Regional Air Quality

WW is suing the BLM over its approval of 1,400 wells
Condensate fumes seen through infrared camera

Toxic, smog-forming fumes, seen through an infrared camera, spew from condensate tanks at a natural-gas well. Photo courtesy U.S. Environmental Protection Agency

In June 2011, WW and pro bono counsel EarthJustice filed suit to force the BLM’s Colorado River Field Office to revisit its approvals of nearly 1,400 as-yet-undrilled gas wells. We believe that these approvals are the smoking gun that proves what we have been saying all along, that the BLM is approving drilling projects in piecemeal, cookie-cutter fashion without considering the cumulative and off-site impacts.

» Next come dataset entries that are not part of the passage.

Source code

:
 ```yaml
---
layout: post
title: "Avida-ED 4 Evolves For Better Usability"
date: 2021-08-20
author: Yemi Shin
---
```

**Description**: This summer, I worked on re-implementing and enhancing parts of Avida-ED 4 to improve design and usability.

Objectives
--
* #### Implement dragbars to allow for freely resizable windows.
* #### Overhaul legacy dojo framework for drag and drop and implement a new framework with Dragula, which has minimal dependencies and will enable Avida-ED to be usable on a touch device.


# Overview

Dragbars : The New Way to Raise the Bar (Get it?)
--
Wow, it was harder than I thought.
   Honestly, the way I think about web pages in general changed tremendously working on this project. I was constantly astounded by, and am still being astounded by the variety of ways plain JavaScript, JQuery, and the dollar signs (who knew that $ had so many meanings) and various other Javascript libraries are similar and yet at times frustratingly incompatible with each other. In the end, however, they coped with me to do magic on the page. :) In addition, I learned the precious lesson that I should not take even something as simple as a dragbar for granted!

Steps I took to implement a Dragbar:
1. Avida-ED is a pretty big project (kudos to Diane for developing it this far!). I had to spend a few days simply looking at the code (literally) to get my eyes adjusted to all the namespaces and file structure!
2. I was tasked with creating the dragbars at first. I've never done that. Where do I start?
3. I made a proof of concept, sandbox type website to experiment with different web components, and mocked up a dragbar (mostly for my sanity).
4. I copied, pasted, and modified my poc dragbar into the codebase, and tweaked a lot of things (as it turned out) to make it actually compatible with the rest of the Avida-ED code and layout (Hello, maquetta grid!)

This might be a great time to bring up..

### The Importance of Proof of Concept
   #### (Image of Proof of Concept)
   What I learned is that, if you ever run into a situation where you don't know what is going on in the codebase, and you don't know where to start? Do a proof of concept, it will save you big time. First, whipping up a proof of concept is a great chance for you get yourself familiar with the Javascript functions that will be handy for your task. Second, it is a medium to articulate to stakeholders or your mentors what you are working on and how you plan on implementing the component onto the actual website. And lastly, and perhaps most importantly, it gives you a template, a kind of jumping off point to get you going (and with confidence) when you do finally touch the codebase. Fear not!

In Wilderness Workshop v. Crockett, we allege that for several years starting in 2005 the BLM’s Colorado River Valley Field Office systematically ignored the potential air pollution from the projects it approved. It simply cut and pasted boilerplate analysis from an environmental impact statement that it did as part of a development plan for the Roan Plateau — a plan that a federal judge sent back to the drawing board because (among other things) it failed to take a hard look at air pollution! The BLM has been playing a shell game that has allowed it to approve thousands of new wells without considering the cumulative impacts.

In effect, the suit demands that the agency enact a moratorium on all further approvals until it has properly analyzed the air-quality impacts of drilling. These impacts will potentially be felt throughout the I-70 corridor and in downwind “Class I Airsheds” such as the Maroon Bells-Snowmass Wilderness, where the Clean Air Act prohibits any degradation of air quality.

The moratorium that we’re seeking will be only temporary, but if the agency’s analysis is rigorous it will likely show enormous impairment of air quality, thus slowing the pace of development and forcing the industry to clean up its act. This is good for the local environment and human population, and could set a valuable legal precedent nationally. It also has potential synergistic effects with the recently announced toxic tort case led by a high-powered law firm out of New York, which aims to take industry to task for its health effects on surrounding communities.